Estamos habituados ao óbvio. Não sabemos bem em que altura nos entregámos ao discurso que todos usam e que, por isso, nos é familiar. Mas, algures, deixámos de focar nos detalhes.
Habituámo-nos a ouvir: “Para mim, o bom da vida está numa mesa cheia de amigos e bem regada” ou “Não há nada melhor do que fazer o que se gosta”. Pois claro, ninguém duvida. É bom acordar e trabalhar no que nos faz feliz. É bom estar rodeado de gente de que nos quer bem e que de quem queremos cuidar durante muito tempo. Se em cima disso houver boa comida e boa bebida, então estamos num lugar que preenche.

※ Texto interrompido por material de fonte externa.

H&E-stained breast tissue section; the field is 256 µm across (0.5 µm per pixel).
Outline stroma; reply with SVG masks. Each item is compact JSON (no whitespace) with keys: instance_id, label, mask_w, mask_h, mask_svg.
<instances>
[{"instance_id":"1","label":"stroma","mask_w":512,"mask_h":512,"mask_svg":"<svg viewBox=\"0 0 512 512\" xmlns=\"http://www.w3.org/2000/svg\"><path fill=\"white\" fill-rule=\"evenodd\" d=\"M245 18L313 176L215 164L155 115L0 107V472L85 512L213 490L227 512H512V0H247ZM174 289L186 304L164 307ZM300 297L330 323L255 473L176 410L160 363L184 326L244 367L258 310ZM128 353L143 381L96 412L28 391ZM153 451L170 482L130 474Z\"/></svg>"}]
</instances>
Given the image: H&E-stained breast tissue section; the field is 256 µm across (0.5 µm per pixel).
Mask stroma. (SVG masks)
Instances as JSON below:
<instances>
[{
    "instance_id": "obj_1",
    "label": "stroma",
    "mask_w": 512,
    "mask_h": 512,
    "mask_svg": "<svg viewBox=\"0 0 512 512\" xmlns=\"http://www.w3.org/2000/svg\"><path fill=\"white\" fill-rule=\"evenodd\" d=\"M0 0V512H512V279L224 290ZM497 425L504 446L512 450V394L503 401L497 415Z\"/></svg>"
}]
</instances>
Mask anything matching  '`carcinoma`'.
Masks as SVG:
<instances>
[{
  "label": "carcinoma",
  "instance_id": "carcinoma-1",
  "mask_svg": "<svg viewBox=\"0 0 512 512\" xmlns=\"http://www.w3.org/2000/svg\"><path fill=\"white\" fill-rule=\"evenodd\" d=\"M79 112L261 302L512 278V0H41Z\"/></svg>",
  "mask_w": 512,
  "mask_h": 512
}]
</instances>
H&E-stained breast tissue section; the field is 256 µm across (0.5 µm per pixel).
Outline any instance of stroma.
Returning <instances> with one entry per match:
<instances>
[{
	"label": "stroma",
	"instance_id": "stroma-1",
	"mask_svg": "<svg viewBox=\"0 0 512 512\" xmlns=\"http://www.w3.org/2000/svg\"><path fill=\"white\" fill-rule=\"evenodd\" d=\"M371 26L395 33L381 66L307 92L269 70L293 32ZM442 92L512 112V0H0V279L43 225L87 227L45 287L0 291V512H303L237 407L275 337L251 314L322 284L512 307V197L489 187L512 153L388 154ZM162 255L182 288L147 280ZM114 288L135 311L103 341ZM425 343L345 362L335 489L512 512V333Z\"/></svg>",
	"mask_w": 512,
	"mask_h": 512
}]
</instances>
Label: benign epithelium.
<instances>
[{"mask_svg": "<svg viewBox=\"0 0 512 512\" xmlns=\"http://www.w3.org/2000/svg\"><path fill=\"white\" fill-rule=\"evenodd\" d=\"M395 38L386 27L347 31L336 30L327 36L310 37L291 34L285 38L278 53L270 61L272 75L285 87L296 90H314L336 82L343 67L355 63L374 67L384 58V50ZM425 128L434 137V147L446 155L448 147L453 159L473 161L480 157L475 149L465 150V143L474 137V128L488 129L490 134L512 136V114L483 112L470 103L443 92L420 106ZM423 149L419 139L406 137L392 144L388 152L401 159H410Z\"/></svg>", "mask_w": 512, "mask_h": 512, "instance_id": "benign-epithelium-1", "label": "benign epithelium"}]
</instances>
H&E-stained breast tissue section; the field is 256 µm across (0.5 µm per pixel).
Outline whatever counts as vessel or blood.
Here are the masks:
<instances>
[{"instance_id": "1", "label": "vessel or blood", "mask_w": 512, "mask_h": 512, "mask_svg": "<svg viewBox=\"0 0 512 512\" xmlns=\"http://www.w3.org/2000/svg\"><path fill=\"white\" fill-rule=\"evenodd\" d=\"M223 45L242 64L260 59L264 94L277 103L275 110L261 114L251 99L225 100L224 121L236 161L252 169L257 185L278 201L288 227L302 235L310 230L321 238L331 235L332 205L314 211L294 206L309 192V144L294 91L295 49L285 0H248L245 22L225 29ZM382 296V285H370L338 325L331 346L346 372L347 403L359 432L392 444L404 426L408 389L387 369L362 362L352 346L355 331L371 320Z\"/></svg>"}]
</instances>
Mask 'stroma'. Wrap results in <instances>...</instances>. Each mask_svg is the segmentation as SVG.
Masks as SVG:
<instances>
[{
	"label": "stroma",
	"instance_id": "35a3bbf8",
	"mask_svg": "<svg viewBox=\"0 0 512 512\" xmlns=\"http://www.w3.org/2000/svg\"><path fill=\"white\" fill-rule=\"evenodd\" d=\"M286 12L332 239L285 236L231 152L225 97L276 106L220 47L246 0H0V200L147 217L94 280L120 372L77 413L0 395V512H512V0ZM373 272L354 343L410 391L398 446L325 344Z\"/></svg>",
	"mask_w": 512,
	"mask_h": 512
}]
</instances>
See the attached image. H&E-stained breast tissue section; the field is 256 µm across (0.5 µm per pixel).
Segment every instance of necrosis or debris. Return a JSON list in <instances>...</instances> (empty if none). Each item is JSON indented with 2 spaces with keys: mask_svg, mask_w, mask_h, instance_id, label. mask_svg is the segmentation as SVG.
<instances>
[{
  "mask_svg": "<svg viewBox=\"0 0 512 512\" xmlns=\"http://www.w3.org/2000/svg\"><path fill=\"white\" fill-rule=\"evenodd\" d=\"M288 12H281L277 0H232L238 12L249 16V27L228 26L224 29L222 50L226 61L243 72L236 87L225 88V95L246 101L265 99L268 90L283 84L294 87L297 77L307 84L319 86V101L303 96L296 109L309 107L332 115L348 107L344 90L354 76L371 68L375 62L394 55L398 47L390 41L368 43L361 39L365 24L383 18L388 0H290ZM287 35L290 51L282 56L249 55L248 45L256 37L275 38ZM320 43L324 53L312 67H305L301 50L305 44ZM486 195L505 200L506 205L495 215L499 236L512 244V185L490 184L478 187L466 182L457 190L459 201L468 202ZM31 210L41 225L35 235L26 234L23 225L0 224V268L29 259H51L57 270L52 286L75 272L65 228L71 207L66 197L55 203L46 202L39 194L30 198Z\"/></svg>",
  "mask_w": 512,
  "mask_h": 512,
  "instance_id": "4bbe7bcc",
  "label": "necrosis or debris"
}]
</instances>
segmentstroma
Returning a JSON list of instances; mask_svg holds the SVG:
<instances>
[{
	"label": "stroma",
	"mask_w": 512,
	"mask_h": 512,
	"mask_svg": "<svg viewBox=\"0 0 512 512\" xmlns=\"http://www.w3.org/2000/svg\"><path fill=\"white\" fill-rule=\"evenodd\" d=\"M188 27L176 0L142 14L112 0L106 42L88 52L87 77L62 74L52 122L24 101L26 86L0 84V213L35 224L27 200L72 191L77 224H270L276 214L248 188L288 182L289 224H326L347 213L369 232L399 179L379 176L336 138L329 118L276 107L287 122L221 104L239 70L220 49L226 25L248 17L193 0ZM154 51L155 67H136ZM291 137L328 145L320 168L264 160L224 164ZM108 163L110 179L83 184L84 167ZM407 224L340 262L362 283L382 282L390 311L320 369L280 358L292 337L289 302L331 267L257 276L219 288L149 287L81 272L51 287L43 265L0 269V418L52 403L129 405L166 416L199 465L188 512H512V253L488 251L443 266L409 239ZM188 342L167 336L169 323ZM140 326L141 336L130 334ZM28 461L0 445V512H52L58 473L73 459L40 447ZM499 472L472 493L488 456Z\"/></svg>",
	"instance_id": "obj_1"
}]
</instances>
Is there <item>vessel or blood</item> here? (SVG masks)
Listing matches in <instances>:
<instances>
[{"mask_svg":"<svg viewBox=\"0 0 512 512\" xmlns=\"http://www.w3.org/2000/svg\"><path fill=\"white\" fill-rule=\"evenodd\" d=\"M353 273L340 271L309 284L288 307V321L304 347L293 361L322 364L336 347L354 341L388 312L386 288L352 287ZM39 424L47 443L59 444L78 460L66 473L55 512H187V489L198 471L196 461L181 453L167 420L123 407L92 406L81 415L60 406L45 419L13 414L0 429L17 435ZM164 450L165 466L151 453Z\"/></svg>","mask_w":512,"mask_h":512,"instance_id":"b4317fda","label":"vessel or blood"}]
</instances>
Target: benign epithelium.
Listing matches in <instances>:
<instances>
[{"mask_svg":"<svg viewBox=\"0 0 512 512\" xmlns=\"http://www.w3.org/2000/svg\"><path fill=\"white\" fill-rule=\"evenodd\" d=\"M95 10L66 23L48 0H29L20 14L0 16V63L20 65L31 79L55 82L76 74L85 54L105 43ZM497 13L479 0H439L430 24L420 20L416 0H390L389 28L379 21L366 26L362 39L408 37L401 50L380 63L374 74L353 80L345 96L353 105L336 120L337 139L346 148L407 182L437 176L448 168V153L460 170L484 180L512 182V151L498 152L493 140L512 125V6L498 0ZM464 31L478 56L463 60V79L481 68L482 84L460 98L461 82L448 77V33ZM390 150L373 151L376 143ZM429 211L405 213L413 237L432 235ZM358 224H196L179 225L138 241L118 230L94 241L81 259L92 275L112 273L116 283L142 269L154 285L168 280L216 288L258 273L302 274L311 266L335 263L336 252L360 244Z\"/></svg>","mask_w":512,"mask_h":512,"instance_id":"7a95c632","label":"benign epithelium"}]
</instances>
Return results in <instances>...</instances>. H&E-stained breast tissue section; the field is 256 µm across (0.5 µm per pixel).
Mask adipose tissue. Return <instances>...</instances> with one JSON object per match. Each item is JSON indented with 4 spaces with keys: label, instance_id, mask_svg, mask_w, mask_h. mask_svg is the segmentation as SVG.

Já por variadíssimas vezes ouvimos alguém dizer ou nós mesmos dissemos: “Nada me deixa mais feliz do que ver chegar a sexta-feira” ou “Viajar é do melhor que há”. Nada a apontar. Terminar a semana e ir ao encontro do desconhecido são, sem dúvida, coisas boas.
Falta-nos o resto, o detalhe. Tirar prazer das coisas mínimas, que são tanto. Aquele breve instante em que se fecham as portas do carro, depois da corrida insana fugindo da carga de água que havia caído à saída do cinema. Aqueles deleitosos segundos em que a chuva agora bate lá fora e a ouvimos já sentados e confortáveis. A nossa namorada dizer-nos que a primeira fotografia que pediu que tirássemos está, de facto, como queria e seguir caminho. Encontrar cinco euros num bolso antigo de um casaco já velho. O empregado voltar atrás e dizer: “Afinal ainda tenho o bolo de bolacha”. Acharmos que os nossos amigos estão com pressa para ir embora, mas, afinal depois de um deles olhar para o relógio, o que sai é um extraordinário: “Como é? Mais quatro? Pago eu”, e todos concordarem, aliviados.
Encontrar um lugar à porta, apanhar os sinais todos verdes, a música de que gostamos terminar assim que estacionamos, ver que o café já foi pago, reencontrar um amigo de longa data, notar que o vento mudou, a voz no altifalante a anunciar que podemos embarcar, ver um abraço em 2020.
Não é uma questão das coisas estarem alinhadas. É preciso sabermos olhar para elas. As pequenas coisas. As coisas boas.